Facendo leva sul fatto che Grillo è un cazzaro che non fa finta di essere raffinato (insomma, mi tocca dirlo, esasperando la questione della “forma”) i mass media hanno fatto finta di parlare anche della sostanza, senza dire invece nulla a riguardo.
Oggi Sergio Rizzo e Gian Antonio Stella hanno steso un articolo che partiva dalla prima pagina del Corriere e arrivava a una doppia interna, per fare un’esternazione del tutto grillesca quanto a contenuti, e parecchio anche a forma (provare per credere: “E’ antipolitico chiedere come mai non vengono neppure ipotizzati l’abolizione delle province o l’accorpamento dei piccoli comuni? Che tutte le amministrazioni pubbliche siano obbligate a fare bilanci trasparenti dove “acquisto carta da fax” si chiami “acquisto carta da fax” e “noleggio aerei privati” si chiami “noleggio aerei privati” così da spazzare via tanti bilanci fatti così proprio per essere illeggibili?” E così via). Tutto per dimostrare che i politici col cavolo si sono abbassati le spese, col cavolo che hanno capito l’antifona.

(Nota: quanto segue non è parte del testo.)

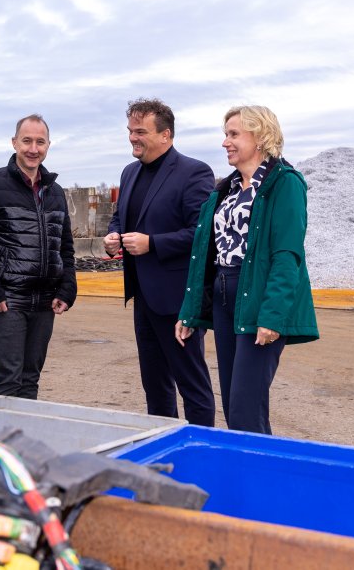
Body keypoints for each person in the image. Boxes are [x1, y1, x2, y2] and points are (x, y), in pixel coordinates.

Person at [175, 105, 318, 434]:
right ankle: (256, 460)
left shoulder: (284, 184)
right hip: (224, 296)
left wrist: (272, 316)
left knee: (245, 407)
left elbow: (287, 254)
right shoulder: (226, 189)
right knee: (233, 405)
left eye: (234, 134)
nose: (225, 142)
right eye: (225, 134)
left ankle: (259, 465)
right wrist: (189, 311)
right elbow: (206, 254)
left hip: (258, 298)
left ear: (261, 136)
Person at [104, 98, 216, 426]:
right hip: (143, 297)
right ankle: (163, 439)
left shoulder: (194, 172)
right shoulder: (130, 172)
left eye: (140, 131)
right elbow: (120, 217)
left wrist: (152, 243)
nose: (132, 137)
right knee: (154, 385)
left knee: (192, 385)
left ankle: (201, 444)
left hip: (178, 300)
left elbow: (202, 234)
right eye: (130, 131)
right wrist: (113, 236)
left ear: (165, 135)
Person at [0, 114, 77, 399]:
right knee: (8, 381)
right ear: (14, 142)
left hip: (44, 303)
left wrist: (67, 287)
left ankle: (23, 430)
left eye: (40, 142)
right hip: (7, 302)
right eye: (27, 141)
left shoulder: (55, 193)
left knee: (30, 381)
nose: (33, 149)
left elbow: (65, 246)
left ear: (48, 145)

Rizzo e Stella sono da mesi in testa alla classifiche di vendita dei libri con il loro La casta, ma nessuno ha detto che sono qualunquisti o che stanno spaccando il Paese o altre baggianate sull’antipolitica. Perché invece Grillo sì? Forse, azzardo, perché questo signore buffo sta andando in giro a dimostrare che ci si possono scavare i propri canali di informazione e verificare quanti siano i parlamentari condannati o come sia composto il CdA di Telecom, anche se i media mainstream non ce lo dicono.

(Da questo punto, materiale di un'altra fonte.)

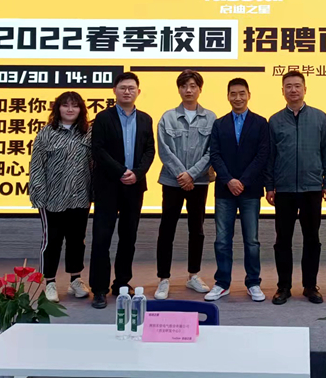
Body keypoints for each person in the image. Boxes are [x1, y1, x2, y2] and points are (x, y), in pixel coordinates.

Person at [266, 70, 326, 305]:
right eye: (288, 86)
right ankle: (283, 287)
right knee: (282, 240)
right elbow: (270, 157)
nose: (293, 90)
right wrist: (269, 186)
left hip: (312, 188)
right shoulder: (274, 120)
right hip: (284, 190)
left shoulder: (319, 117)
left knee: (312, 239)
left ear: (305, 89)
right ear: (282, 91)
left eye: (297, 86)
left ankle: (310, 286)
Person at [89, 72, 155, 309]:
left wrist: (137, 173)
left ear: (138, 91)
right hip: (108, 185)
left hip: (134, 186)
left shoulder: (146, 119)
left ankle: (122, 283)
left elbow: (150, 150)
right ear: (114, 91)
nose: (127, 91)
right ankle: (99, 288)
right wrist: (121, 171)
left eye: (131, 88)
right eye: (123, 87)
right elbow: (98, 150)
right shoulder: (103, 118)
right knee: (102, 237)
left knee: (128, 237)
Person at [205, 78, 269, 302]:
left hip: (250, 190)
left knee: (252, 241)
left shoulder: (261, 123)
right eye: (233, 93)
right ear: (228, 96)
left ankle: (253, 282)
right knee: (222, 240)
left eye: (242, 93)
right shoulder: (219, 124)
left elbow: (263, 155)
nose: (238, 97)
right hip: (225, 190)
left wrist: (243, 180)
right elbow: (214, 154)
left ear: (249, 95)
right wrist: (229, 180)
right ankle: (222, 283)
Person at [154, 70, 216, 300]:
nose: (188, 90)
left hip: (199, 181)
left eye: (193, 86)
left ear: (200, 89)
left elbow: (212, 151)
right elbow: (164, 150)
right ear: (178, 89)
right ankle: (163, 278)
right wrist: (182, 175)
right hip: (172, 181)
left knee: (197, 229)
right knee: (167, 229)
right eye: (184, 86)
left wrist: (191, 174)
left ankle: (193, 275)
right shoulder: (168, 117)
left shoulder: (210, 118)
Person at [29, 91, 93, 304]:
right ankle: (49, 282)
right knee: (52, 241)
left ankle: (75, 279)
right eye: (65, 105)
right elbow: (36, 166)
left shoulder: (87, 133)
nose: (70, 109)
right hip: (52, 199)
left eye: (75, 105)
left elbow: (94, 164)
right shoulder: (46, 133)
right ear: (58, 109)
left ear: (81, 109)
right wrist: (39, 194)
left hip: (80, 197)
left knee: (77, 240)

Per chi non ha la voglia/capacità o anche solo il tempo di seguire canali alternativi di informazione, che cosa resta? I telegiornali e il giornalismo in televisione sono un ammasso di luogocomunismo modestissimo. A parte la Gabanelli e un paio d’altri (e infatti sono convinto ci sia una sovrapposizione tra chi ama Report o certi programmi di Radio24 da un lato e il grillismo militante dall’altro), non riesco a ricordare qualcosa che somigli al giornalismo d’inchiesta, e anche i “ceti moderati” mi sa che si sono rotti le balle di vedere Maroni a Matrix e Bertinotti a Porta a porta. Per i quotidiani, stendiamo in velo pietoso: quelli locali sono, appunto “locali” anche come orizzonte culturale, e quelli nazionali sono troppo collusi con i presunti oggetti delle loro indagini, oppure troppo obnubilati dal conteggio delle vendite dell’ultimo maledetto gadget/inserto per preoccuparsi di andare anche a cercarsi le notizie, poverini. Senza contare che oggi i giornalisti della carta stampata passano quasi tutto il loro tempo a leggere i giornali degli altri, per verificare di non aver bucato la notizia e per soppesare le strategie dei rivali, con buona pace del taccuino e dello scavo delle notizie.
Insomma, la funzione di “cane da guardia” dei media veramente di massa, rispettata come sacro mandato nel mondo anglosassone, in Italia non esiste proprio. Tanto è vero che un Rizzo e uno Stella che fanno un “normale” libro di denuncia diventano un caso. Tanto è vero che il “romanzo” più importante di questi anni è di fatto un’inchiesta giornalistica (Gomorra di Saviano, ovviamente).

Non è che il successo di Grillo sta proprio in questo, nel fatto che racconta cose di cui i grandi mezzi di comunicazione non parlano proprio e di cui invece ormai il pubblico/società civile ha fame e bisogno? Non è possibile che Grillo sia un fenomeno italiano non solo perché abbiamo la peggior classe politica d’Europa (ma state attenti alla Grecia, secondo me ci batte. Di poco, ma ci batte) ma soprattutto perché abbiamo il settore informazione più ributtante del mondo occidentale, sempre in bilico tra blandire il padrone e blandire il pubblico beota, ma quasi mai in grado di fare il suo mestiere, cioè produrre informazione che faccia crescere chi se ne nutre?